MERAWAT HARGA DIRI
Dikisahkan, ada seorang pangeran yang menyamar menjadi tukang kebun di suatu istana. Hal itu dilakukan karena ia ingin melihat dari dekat perilaku sang putri yang kecantikannya sangat terkenal. Sambil bekerja, pangeran itu membuat lonceng kecil yang menghasilkan bunyi merdu saat ditiup angin.
Suatu saat sang putri mendengar bunyi lonceng kecil itu dan memintanya pada si tukang kebun. Permintaan itu dikabulkan dengan syarat; sang putri memberi ciuman 3 kali.
Di luar dugaan, ternyata sang putri setuju, dan mencium pipi si tukang kebun 3 kali untuk mendapatkan lonceng kecil kesukaannya. Rupanya si tukang kebun sangat kreatif, dibuatnya lagi sebuah boneka kecil yang disukai oleh sang putri.

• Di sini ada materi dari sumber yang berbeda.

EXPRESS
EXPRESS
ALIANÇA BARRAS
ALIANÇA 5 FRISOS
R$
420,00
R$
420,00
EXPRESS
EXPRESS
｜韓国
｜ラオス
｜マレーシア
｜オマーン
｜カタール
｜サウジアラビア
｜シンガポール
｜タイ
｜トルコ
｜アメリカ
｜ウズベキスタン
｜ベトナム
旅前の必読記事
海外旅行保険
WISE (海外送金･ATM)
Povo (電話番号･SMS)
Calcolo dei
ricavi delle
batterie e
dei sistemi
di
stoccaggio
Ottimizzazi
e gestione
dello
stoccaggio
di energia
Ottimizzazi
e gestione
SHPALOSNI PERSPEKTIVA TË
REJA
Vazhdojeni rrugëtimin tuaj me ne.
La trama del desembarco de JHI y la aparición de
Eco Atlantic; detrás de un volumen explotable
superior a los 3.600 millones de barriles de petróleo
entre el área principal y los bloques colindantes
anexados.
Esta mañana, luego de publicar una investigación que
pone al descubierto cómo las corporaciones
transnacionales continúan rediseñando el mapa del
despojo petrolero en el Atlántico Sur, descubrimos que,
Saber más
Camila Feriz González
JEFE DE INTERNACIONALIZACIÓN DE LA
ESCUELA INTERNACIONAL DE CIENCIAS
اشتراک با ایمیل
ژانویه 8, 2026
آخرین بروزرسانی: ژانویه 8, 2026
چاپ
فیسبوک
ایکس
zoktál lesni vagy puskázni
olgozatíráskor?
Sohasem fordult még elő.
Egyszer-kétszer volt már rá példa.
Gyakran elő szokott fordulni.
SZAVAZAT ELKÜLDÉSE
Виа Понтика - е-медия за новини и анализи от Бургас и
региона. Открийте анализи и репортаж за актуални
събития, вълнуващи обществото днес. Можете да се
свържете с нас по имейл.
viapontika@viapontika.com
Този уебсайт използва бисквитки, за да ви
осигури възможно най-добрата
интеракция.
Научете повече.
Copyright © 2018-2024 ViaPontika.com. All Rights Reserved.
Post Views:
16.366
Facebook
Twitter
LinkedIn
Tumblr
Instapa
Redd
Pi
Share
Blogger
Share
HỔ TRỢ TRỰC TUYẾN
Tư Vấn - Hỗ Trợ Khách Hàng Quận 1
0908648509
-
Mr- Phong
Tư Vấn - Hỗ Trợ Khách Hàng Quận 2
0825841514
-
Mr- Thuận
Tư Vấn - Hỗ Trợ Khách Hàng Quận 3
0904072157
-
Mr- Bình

Ketika boneka itu diminta, si tukang kebun mengajukan syarat; sang putri harus menciumnya 6 kali. Agak mengejutkan, ternyata sang putri tidak keberatan mencium si tukang kebun, sekedar mendapatkan boneka keinginannya. Tiba-tiba sang raja melintas dan menyaksikan peristiwa itu. Raja murka dan mengusir sang putri dan si tukang kebun dari istana.
Setibanya di luar istana, putri berparas cantik itu memarahi si tukang kebun sebagai penyebab diusirnya dia dari istana. Pada saat itulah si tukang kebun membuka kedok penyamarannya, dan memakai pakaian kebesaran sebagai pangeran yang rupawan. Tentu sang putri terkejut dan tidak lagi mengomel.
Ia malah membayangkan akan hidup bersama pangeran. Akan tetapi sang pangeran telah berubah pikiran. Bagi dia, sang putri adalah sosok yang cantik namun tidak punya harga diri, karena dengan mudah tergoda memberi ciuman kepada orang yang menawarkan sesuatu kepadanya.
Harga diri, ternyata itulah faktor dominan yang membuat orang lain memberi kepercayaan, rasa hormat serta cintanya pada seseorang.
Dan untuk mempunyai harga diri, tidak harus menjadi putri atau pangeran dalam istana, sebab siapa pun dapat memilikinya dengan kadar yang sesuai perbuatan masing-masing.
Sekedar analog dengan hukum permintaan dan penawaran dalam ilmu ekonomi, harga diri seseorang akan naik jika terjadi permintaan tinggi, ditandai dengan banyaknya orang meminta pendapat dan bantuannya, ingin menjadikannya pemimpin, teladan hidup.
Bersamaan dengan itu terjadi penawaran rendah, ditandai dengan tidak banyaknya tuntutan dari orang tersebut. Ini contoh orang dengan kompetensi tinggi dan bekerja tulus.